Protokoll der Sitzung vom 03.02.2016

(Janine Wissler (DIE LINKE): Ich habe gesagt: damit es in der Region bleibt!)

Darauf will ich nur einmal hinweisen. Diese Fläche liegt nicht in der Kernzone der Welterbestätte, sondern in der Pufferzone. Es ist auch eine Fläche, die tatsächlich im Rahmen der von der Firma Grontmij erstellten Sichtachsenstudie betrachtet und als konfliktträchtig bewertet wurde, allerdings unter Annahme eines fiktiven Vorhabens und nicht anhand eines konkreten Vorhabens, bei dem Anzahl, genaue Lage und Höhe der Windkraftanlagen feststehen.

## [Deine Aufgabe]
Zitiere aus dem Sitzungsprotokoll oben wortgetreu den Abschnitt, der mit den Worten „(Janine Wissler (DIE“ anfängt und mit „der Windkraftanlagen feststehen.“ schließt.

## [Datenauszüge]
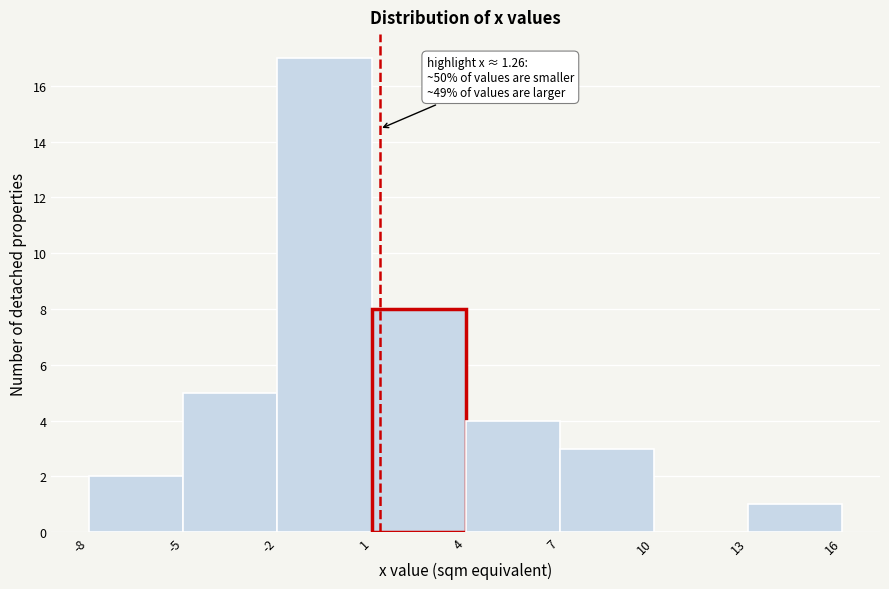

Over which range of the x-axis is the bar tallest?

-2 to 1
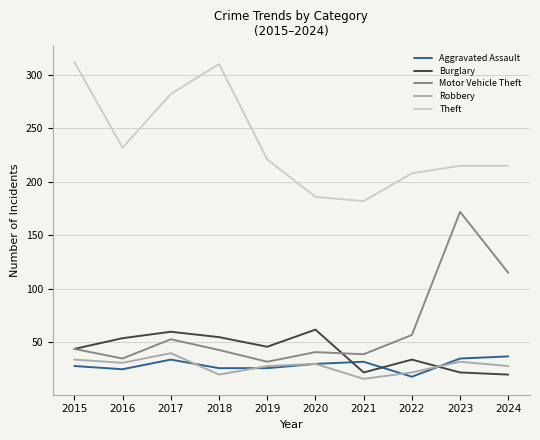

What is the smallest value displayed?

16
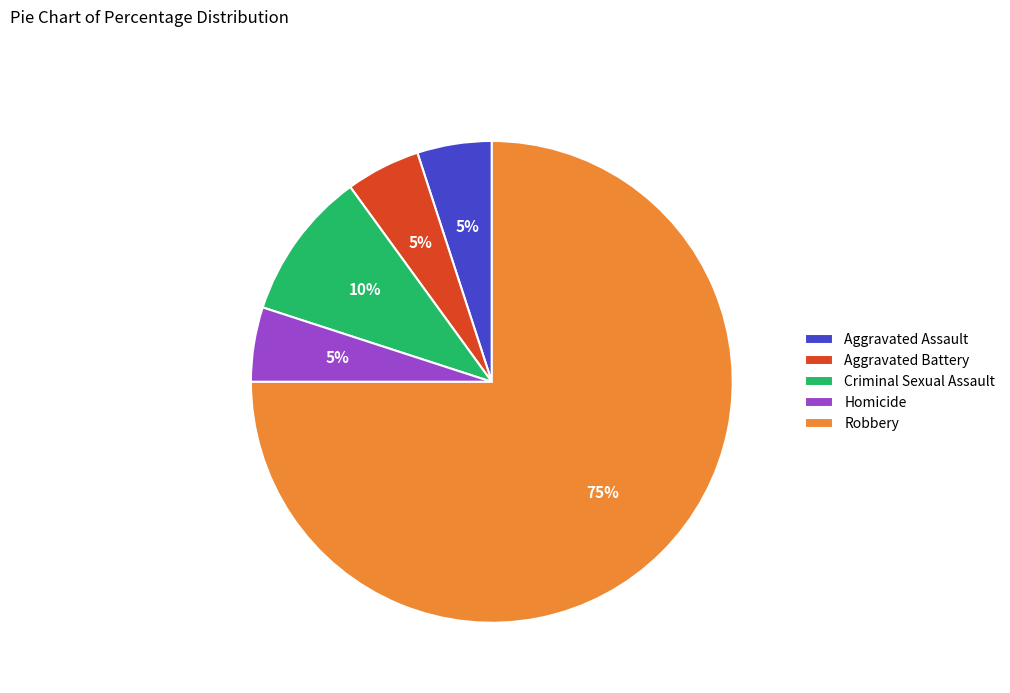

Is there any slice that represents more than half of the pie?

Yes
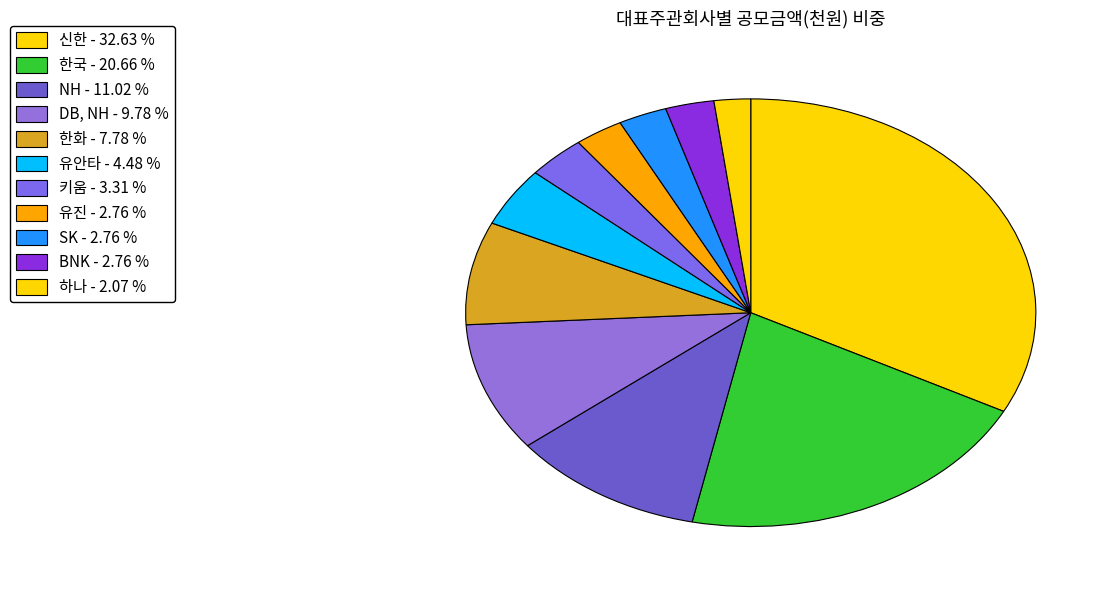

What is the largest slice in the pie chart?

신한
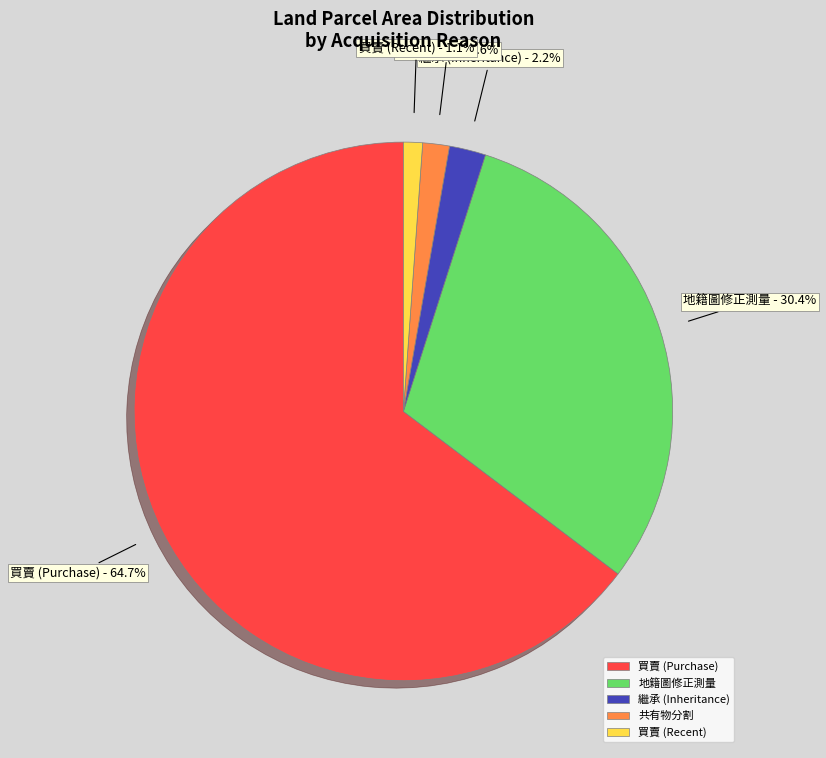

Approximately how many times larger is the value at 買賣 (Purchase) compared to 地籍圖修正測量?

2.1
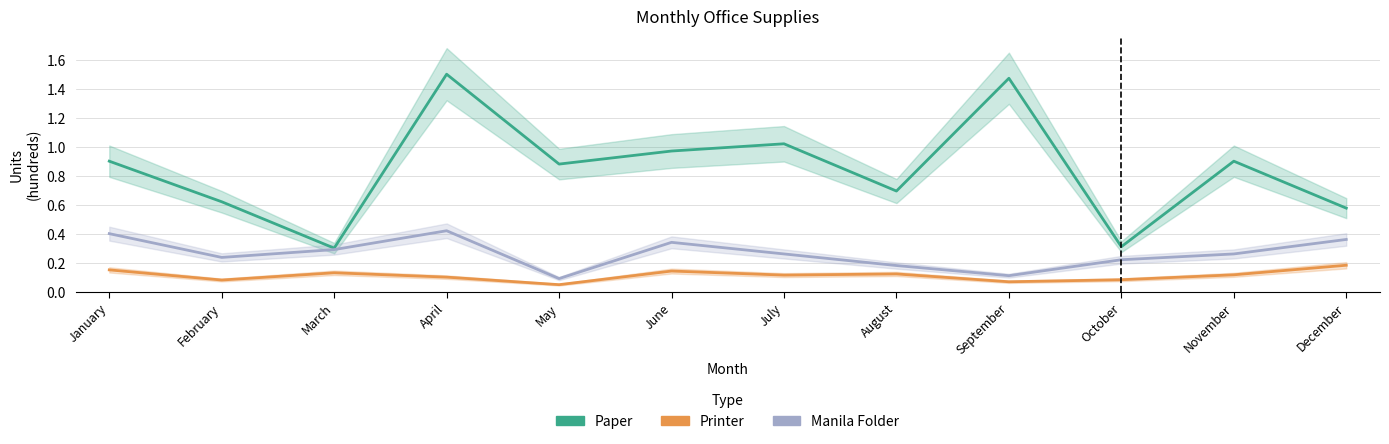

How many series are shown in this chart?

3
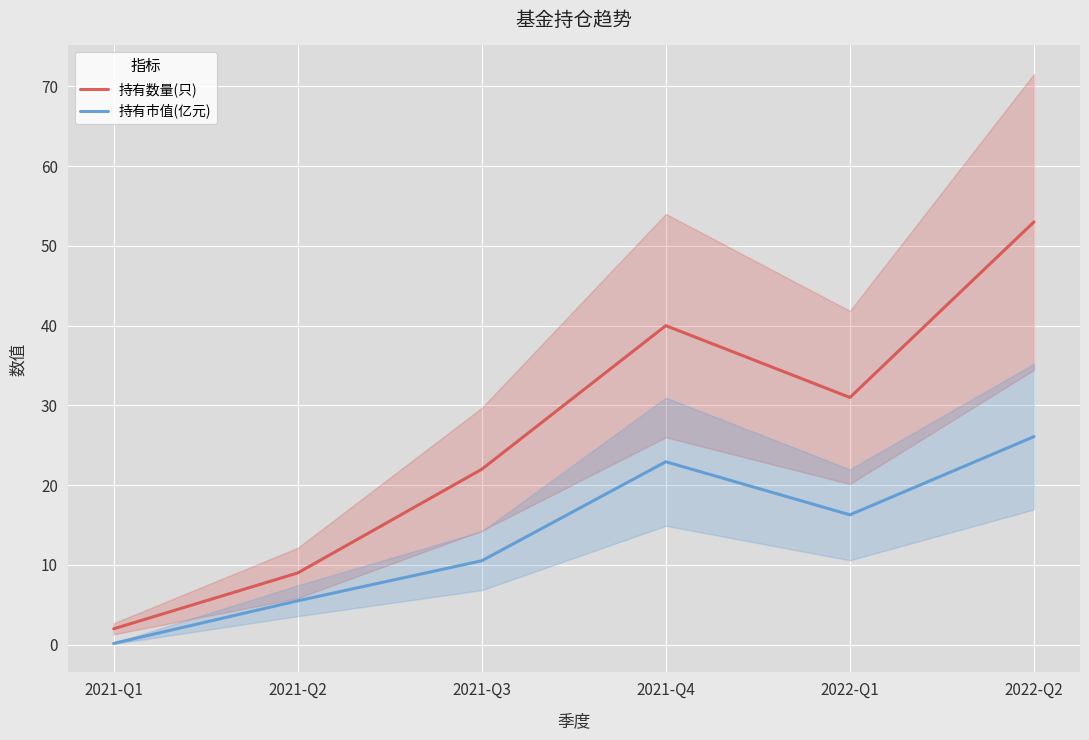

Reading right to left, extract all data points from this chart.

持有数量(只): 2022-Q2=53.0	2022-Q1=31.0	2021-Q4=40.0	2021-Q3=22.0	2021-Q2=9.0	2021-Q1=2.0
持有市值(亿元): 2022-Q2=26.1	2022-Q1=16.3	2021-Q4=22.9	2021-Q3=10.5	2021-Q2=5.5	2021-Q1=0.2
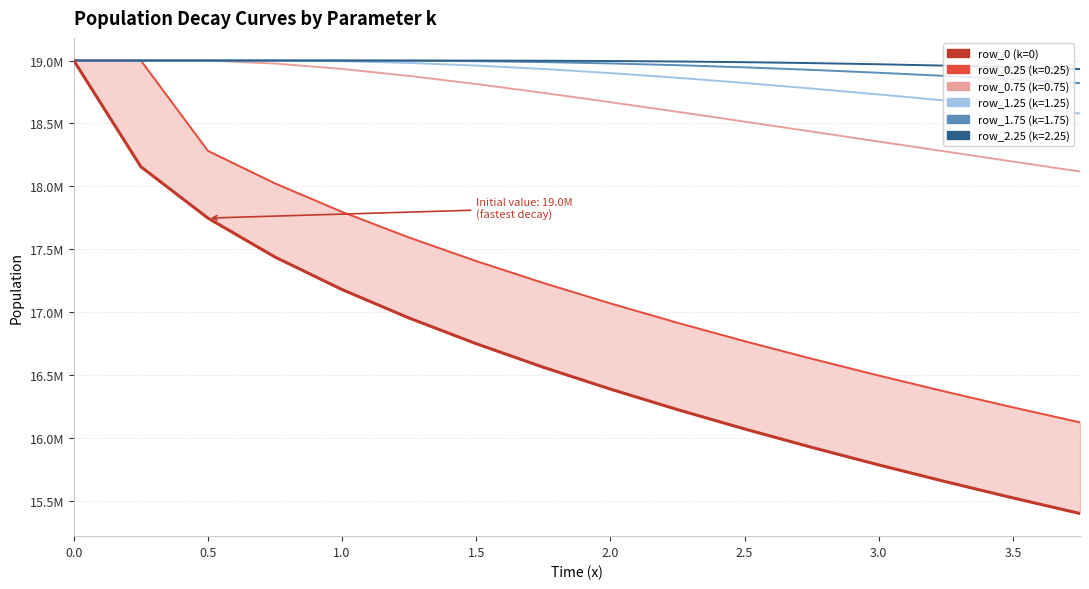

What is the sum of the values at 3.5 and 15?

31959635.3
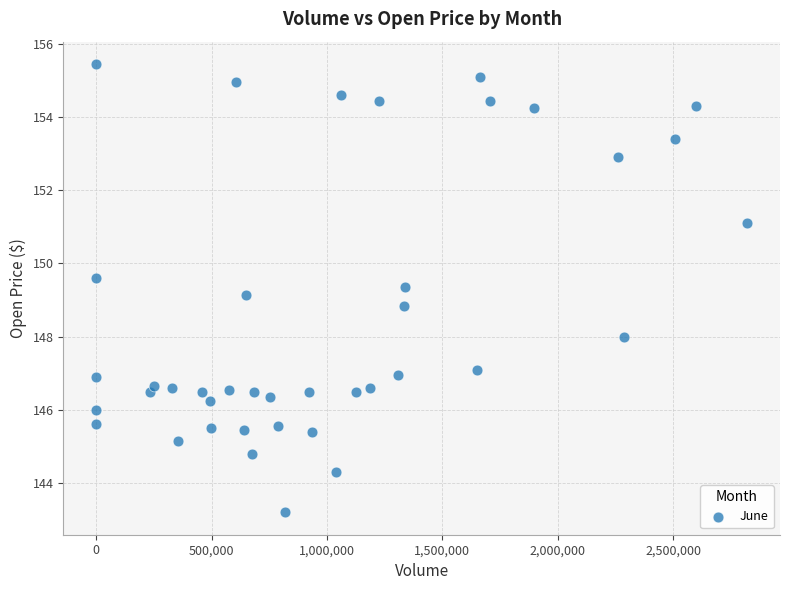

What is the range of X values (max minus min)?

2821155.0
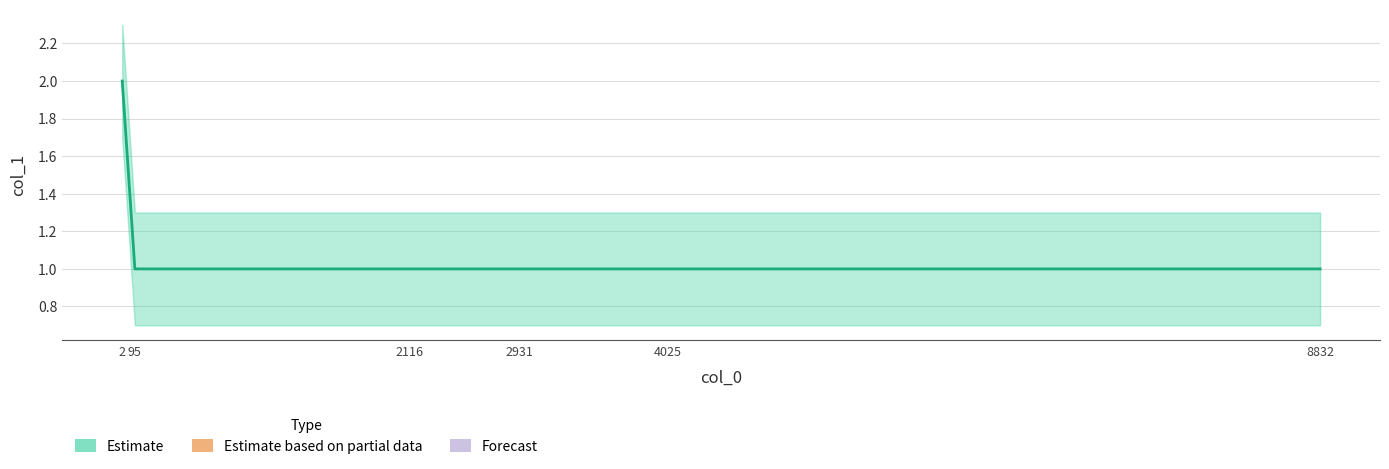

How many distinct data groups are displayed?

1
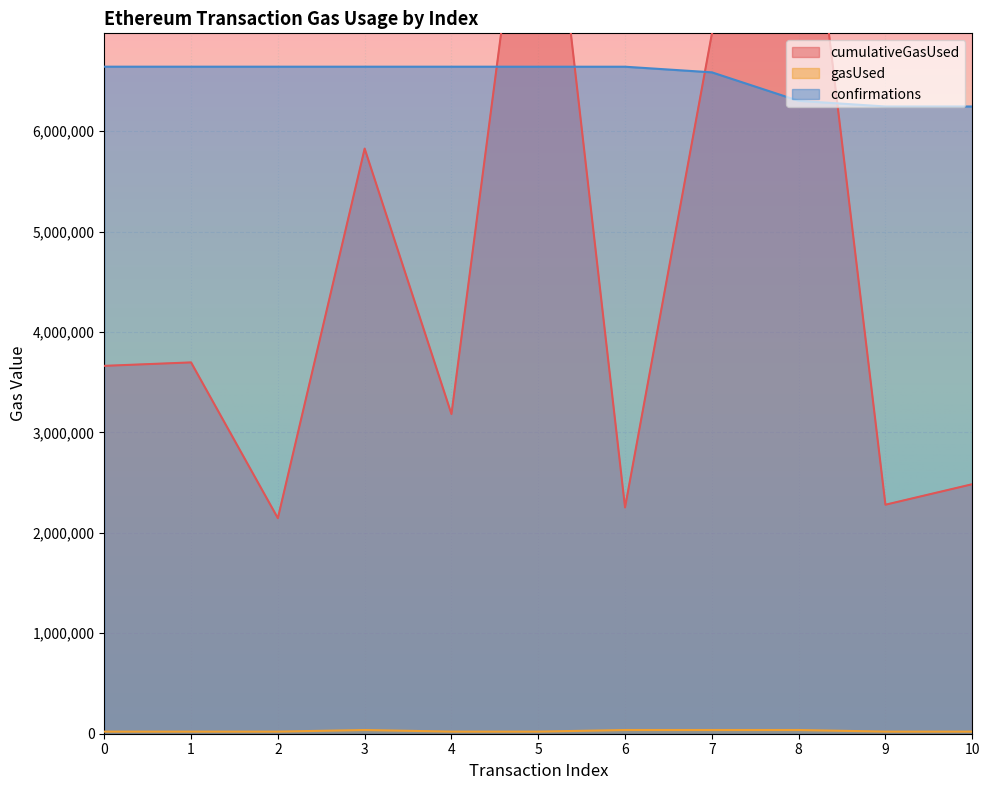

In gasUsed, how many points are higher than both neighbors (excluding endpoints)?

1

## [Ergebnis]
(Janine Wissler (DIE LINKE): Ich habe gesagt: damit es in der Region bleibt!)

Darauf will ich nur einmal hinweisen. Diese Fläche liegt nicht in der Kernzone der Welterbestätte, sondern in der Pufferzone. Es ist auch eine Fläche, die tatsächlich im Rahmen der von der Firma Grontmij erstellten Sichtachsenstudie betrachtet und als konfliktträchtig bewertet wurde, allerdings unter Annahme eines fiktiven Vorhabens und nicht anhand eines konkreten Vorhabens, bei dem Anzahl, genaue Lage und Höhe der Windkraftanlagen feststehen.